[START OF Data provided]

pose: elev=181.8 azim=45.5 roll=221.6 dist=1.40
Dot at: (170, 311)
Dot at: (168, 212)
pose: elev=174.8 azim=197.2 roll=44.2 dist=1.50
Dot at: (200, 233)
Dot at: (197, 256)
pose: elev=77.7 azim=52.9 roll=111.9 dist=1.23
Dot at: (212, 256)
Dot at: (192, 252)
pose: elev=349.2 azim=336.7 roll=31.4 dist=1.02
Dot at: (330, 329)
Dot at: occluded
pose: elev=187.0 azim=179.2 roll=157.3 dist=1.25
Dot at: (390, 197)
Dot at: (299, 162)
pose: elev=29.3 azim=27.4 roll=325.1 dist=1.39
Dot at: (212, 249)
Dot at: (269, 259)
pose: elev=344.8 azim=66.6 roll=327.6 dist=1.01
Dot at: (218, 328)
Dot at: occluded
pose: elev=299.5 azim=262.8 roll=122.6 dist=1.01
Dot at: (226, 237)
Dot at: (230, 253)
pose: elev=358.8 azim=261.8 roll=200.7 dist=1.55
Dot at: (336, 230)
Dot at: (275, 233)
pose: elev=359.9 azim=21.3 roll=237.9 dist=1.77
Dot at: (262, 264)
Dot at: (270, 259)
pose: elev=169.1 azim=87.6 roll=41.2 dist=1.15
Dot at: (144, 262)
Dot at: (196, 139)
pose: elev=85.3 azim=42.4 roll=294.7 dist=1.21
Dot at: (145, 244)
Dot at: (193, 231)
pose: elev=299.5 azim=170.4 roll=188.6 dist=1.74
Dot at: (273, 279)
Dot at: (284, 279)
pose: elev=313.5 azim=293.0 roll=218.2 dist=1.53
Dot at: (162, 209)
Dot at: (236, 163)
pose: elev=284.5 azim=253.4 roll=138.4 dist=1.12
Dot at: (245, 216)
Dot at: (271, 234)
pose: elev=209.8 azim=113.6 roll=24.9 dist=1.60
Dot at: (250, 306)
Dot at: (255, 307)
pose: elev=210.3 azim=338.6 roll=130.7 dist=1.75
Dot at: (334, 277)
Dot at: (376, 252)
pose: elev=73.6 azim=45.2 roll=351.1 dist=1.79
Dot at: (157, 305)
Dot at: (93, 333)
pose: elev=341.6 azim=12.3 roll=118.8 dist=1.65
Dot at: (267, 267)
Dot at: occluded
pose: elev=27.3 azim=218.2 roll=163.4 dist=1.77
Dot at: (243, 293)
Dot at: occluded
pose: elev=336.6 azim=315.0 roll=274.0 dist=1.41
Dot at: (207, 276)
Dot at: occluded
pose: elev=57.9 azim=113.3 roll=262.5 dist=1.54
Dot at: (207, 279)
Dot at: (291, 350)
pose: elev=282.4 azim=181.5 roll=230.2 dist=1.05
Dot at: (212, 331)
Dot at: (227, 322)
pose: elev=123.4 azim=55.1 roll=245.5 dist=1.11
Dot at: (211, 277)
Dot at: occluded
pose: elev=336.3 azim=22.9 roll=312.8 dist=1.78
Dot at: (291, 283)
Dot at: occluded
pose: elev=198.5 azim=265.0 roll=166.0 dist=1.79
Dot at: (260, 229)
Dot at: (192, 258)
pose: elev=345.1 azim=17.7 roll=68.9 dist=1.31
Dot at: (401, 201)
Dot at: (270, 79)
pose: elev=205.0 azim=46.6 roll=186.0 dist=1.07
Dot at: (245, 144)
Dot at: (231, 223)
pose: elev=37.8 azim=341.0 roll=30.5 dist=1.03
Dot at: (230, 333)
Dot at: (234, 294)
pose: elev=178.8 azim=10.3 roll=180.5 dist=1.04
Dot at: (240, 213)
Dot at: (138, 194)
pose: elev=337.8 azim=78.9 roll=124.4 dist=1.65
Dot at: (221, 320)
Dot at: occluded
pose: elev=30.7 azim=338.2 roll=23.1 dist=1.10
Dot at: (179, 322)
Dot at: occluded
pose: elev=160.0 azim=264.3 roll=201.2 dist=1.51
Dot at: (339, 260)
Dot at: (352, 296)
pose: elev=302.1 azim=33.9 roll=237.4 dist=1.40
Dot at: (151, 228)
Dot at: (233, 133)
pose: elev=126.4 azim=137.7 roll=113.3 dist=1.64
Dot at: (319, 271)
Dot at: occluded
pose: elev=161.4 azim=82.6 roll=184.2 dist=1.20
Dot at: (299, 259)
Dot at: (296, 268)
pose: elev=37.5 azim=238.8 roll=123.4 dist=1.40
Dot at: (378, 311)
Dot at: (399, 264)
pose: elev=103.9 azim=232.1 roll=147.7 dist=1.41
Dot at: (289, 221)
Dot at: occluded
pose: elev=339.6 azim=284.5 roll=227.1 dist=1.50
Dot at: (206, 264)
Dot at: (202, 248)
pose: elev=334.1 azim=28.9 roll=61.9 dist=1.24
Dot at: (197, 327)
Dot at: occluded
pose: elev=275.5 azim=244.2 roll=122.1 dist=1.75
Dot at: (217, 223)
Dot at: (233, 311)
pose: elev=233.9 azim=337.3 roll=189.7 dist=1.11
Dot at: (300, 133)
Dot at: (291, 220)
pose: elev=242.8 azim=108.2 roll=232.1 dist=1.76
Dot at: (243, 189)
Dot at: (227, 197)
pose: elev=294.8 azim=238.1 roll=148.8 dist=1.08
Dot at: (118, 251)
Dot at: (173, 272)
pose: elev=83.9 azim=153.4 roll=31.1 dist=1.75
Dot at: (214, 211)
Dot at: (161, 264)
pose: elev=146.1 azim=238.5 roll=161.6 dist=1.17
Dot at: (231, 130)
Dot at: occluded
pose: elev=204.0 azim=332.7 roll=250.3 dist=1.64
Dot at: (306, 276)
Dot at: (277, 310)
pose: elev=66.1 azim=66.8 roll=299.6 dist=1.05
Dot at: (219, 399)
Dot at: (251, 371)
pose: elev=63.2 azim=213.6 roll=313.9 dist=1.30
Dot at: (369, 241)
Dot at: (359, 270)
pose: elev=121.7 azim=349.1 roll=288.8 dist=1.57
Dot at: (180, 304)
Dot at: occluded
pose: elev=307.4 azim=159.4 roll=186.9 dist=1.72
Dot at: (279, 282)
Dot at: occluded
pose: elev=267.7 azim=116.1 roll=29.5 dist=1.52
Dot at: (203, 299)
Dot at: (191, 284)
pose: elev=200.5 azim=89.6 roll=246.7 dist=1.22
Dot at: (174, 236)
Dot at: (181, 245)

[END OF Data provided]

Can you put every line of the entries above into a JSON list of strings, one string per line, with blank lines left out?

[
  "pose: elev=181.8 azim=45.5 roll=221.6 dist=1.40",
  "Dot at: (170, 311)",
  "Dot at: (168, 212)",
  "pose: elev=174.8 azim=197.2 roll=44.2 dist=1.50",
  "Dot at: (200, 233)",
  "Dot at: (197, 256)",
  "pose: elev=77.7 azim=52.9 roll=111.9 dist=1.23",
  "Dot at: (212, 256)",
  "Dot at: (192, 252)",
  "pose: elev=349.2 azim=336.7 roll=31.4 dist=1.02",
  "Dot at: (330, 329)",
  "Dot at: occluded",
  "pose: elev=187.0 azim=179.2 roll=157.3 dist=1.25",
  "Dot at: (390, 197)",
  "Dot at: (299, 162)",
  "pose: elev=29.3 azim=27.4 roll=325.1 dist=1.39",
  "Dot at: (212, 249)",
  "Dot at: (269, 259)",
  "pose: elev=344.8 azim=66.6 roll=327.6 dist=1.01",
  "Dot at: (218, 328)",
  "Dot at: occluded",
  "pose: elev=299.5 azim=262.8 roll=122.6 dist=1.01",
  "Dot at: (226, 237)",
  "Dot at: (230, 253)",
  "pose: elev=358.8 azim=261.8 roll=200.7 dist=1.55",
  "Dot at: (336, 230)",
  "Dot at: (275, 233)",
  "pose: elev=359.9 azim=21.3 roll=237.9 dist=1.77",
  "Dot at: (262, 264)",
  "Dot at: (270, 259)",
  "pose: elev=169.1 azim=87.6 roll=41.2 dist=1.15",
  "Dot at: (144, 262)",
  "Dot at: (196, 139)",
  "pose: elev=85.3 azim=42.4 roll=294.7 dist=1.21",
  "Dot at: (145, 244)",
  "Dot at: (193, 231)",
  "pose: elev=299.5 azim=170.4 roll=188.6 dist=1.74",
  "Dot at: (273, 279)",
  "Dot at: (284, 279)",
  "pose: elev=313.5 azim=293.0 roll=218.2 dist=1.53",
  "Dot at: (162, 209)",
  "Dot at: (236, 163)",
  "pose: elev=284.5 azim=253.4 roll=138.4 dist=1.12",
  "Dot at: (245, 216)",
  "Dot at: (271, 234)",
  "pose: elev=209.8 azim=113.6 roll=24.9 dist=1.60",
  "Dot at: (250, 306)",
  "Dot at: (255, 307)",
  "pose: elev=210.3 azim=338.6 roll=130.7 dist=1.75",
  "Dot at: (334, 277)",
  "Dot at: (376, 252)",
  "pose: elev=73.6 azim=45.2 roll=351.1 dist=1.79",
  "Dot at: (157, 305)",
  "Dot at: (93, 333)",
  "pose: elev=341.6 azim=12.3 roll=118.8 dist=1.65",
  "Dot at: (267, 267)",
  "Dot at: occluded",
  "pose: elev=27.3 azim=218.2 roll=163.4 dist=1.77",
  "Dot at: (243, 293)",
  "Dot at: occluded",
  "pose: elev=336.6 azim=315.0 roll=274.0 dist=1.41",
  "Dot at: (207, 276)",
  "Dot at: occluded",
  "pose: elev=57.9 azim=113.3 roll=262.5 dist=1.54",
  "Dot at: (207, 279)",
  "Dot at: (291, 350)",
  "pose: elev=282.4 azim=181.5 roll=230.2 dist=1.05",
  "Dot at: (212, 331)",
  "Dot at: (227, 322)",
  "pose: elev=123.4 azim=55.1 roll=245.5 dist=1.11",
  "Dot at: (211, 277)",
  "Dot at: occluded",
  "pose: elev=336.3 azim=22.9 roll=312.8 dist=1.78",
  "Dot at: (291, 283)",
  "Dot at: occluded",
  "pose: elev=198.5 azim=265.0 roll=166.0 dist=1.79",
  "Dot at: (260, 229)",
  "Dot at: (192, 258)",
  "pose: elev=345.1 azim=17.7 roll=68.9 dist=1.31",
  "Dot at: (401, 201)",
  "Dot at: (270, 79)",
  "pose: elev=205.0 azim=46.6 roll=186.0 dist=1.07",
  "Dot at: (245, 144)",
  "Dot at: (231, 223)",
  "pose: elev=37.8 azim=341.0 roll=30.5 dist=1.03",
  "Dot at: (230, 333)",
  "Dot at: (234, 294)",
  "pose: elev=178.8 azim=10.3 roll=180.5 dist=1.04",
  "Dot at: (240, 213)",
  "Dot at: (138, 194)",
  "pose: elev=337.8 azim=78.9 roll=124.4 dist=1.65",
  "Dot at: (221, 320)",
  "Dot at: occluded",
  "pose: elev=30.7 azim=338.2 roll=23.1 dist=1.10",
  "Dot at: (179, 322)",
  "Dot at: occluded",
  "pose: elev=160.0 azim=264.3 roll=201.2 dist=1.51",
  "Dot at: (339, 260)",
  "Dot at: (352, 296)",
  "pose: elev=302.1 azim=33.9 roll=237.4 dist=1.40",
  "Dot at: (151, 228)",
  "Dot at: (233, 133)",
  "pose: elev=126.4 azim=137.7 roll=113.3 dist=1.64",
  "Dot at: (319, 271)",
  "Dot at: occluded",
  "pose: elev=161.4 azim=82.6 roll=184.2 dist=1.20",
  "Dot at: (299, 259)",
  "Dot at: (296, 268)",
  "pose: elev=37.5 azim=238.8 roll=123.4 dist=1.40",
  "Dot at: (378, 311)",
  "Dot at: (399, 264)",
  "pose: elev=103.9 azim=232.1 roll=147.7 dist=1.41",
  "Dot at: (289, 221)",
  "Dot at: occluded",
  "pose: elev=339.6 azim=284.5 roll=227.1 dist=1.50",
  "Dot at: (206, 264)",
  "Dot at: (202, 248)",
  "pose: elev=334.1 azim=28.9 roll=61.9 dist=1.24",
  "Dot at: (197, 327)",
  "Dot at: occluded",
  "pose: elev=275.5 azim=244.2 roll=122.1 dist=1.75",
  "Dot at: (217, 223)",
  "Dot at: (233, 311)",
  "pose: elev=233.9 azim=337.3 roll=189.7 dist=1.11",
  "Dot at: (300, 133)",
  "Dot at: (291, 220)",
  "pose: elev=242.8 azim=108.2 roll=232.1 dist=1.76",
  "Dot at: (243, 189)",
  "Dot at: (227, 197)",
  "pose: elev=294.8 azim=238.1 roll=148.8 dist=1.08",
  "Dot at: (118, 251)",
  "Dot at: (173, 272)",
  "pose: elev=83.9 azim=153.4 roll=31.1 dist=1.75",
  "Dot at: (214, 211)",
  "Dot at: (161, 264)",
  "pose: elev=146.1 azim=238.5 roll=161.6 dist=1.17",
  "Dot at: (231, 130)",
  "Dot at: occluded",
  "pose: elev=204.0 azim=332.7 roll=250.3 dist=1.64",
  "Dot at: (306, 276)",
  "Dot at: (277, 310)",
  "pose: elev=66.1 azim=66.8 roll=299.6 dist=1.05",
  "Dot at: (219, 399)",
  "Dot at: (251, 371)",
  "pose: elev=63.2 azim=213.6 roll=313.9 dist=1.30",
  "Dot at: (369, 241)",
  "Dot at: (359, 270)",
  "pose: elev=121.7 azim=349.1 roll=288.8 dist=1.57",
  "Dot at: (180, 304)",
  "Dot at: occluded",
  "pose: elev=307.4 azim=159.4 roll=186.9 dist=1.72",
  "Dot at: (279, 282)",
  "Dot at: occluded",
  "pose: elev=267.7 azim=116.1 roll=29.5 dist=1.52",
  "Dot at: (203, 299)",
  "Dot at: (191, 284)",
  "pose: elev=200.5 azim=89.6 roll=246.7 dist=1.22",
  "Dot at: (174, 236)",
  "Dot at: (181, 245)"
]